In a statement, Dr. Douglas Throckmorton, Deputy Director for Regulatory Programs at the FDA’s Center for Drug Evaluation and Research, said, “Reports of gabapentinoid abuse alone, and with opioids, have emerged and there are serious consequences of this co-use, including respiratory depression and increased risk of opioid overdose death.”
“In response to these concerns, we are requiring updates to labeling of gabapentinoids to include new warnings of potential respiratory depressant effects,” he added.
Dr. Throckmorton continued, “We are also requiring the drug manufacturers to conduct clinical trials to further evaluate the abuse potential of gabapentinoids, particularly in combination with opioids, with special attention being given to assessing the respiratory depressant effects.”
Gabapentinoids include gabapentin, pregabalin, and their generic versions.
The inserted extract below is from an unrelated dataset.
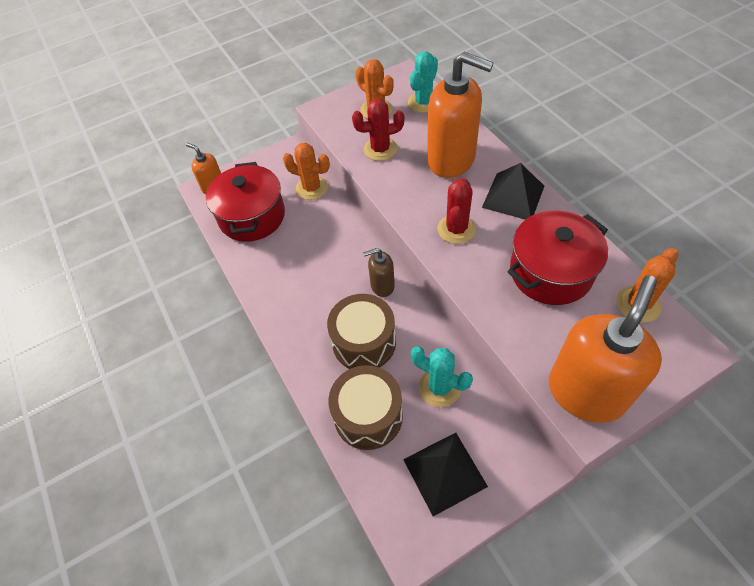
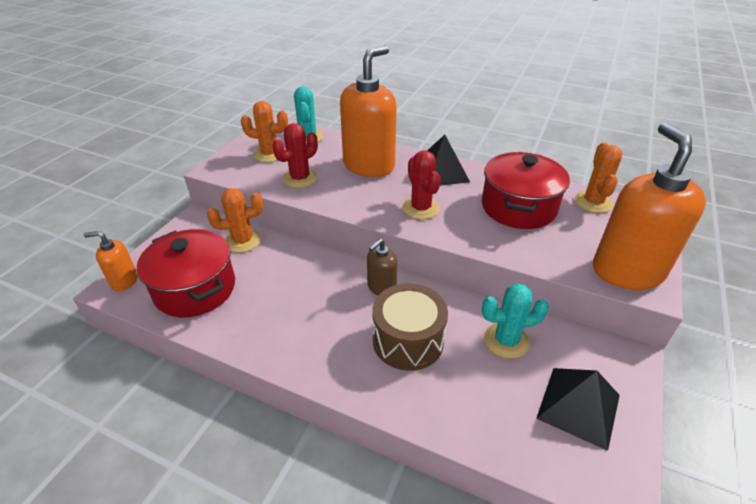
camera: 40 degrees left, 15 degrees down
brown drum [328,365,403,450] -> none
orange soap dispenser [427,52,494,178] -> orange soap dispenser turned 45 degrees counterclockwise [340,45,397,177]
The FDA has approved gabapentin and pregabalin for a variety of conditions, such as nerve pain, seizures, and restless legs syndrome (RLS). The FDA noted that these drugs also are prescribed off-label along with other types of painkillers, including opioids.
According to reports submitted to the drug regulatory body, life-threatening breathing difficulties may occur when gabapentinoids are taken by patients with pre-existing lung issues.
The FDA received 49 such cases between 2012 and 2017, of which, 12 died from severe respiratory depression after using gabapentinoids.
Dr. Throckmorton said, “Our goal in issuing today’s new safety labeling change requirements is to ensure healthcare professionals and the public understand the risks associated with gabapentinoids when taken with central nervous system depressants like opioids or by patients with underlying respiratory impairment.” The FDA has urged clinicians to report side effects associated with gabapentinoids or any other drugs that act on the central nervous system.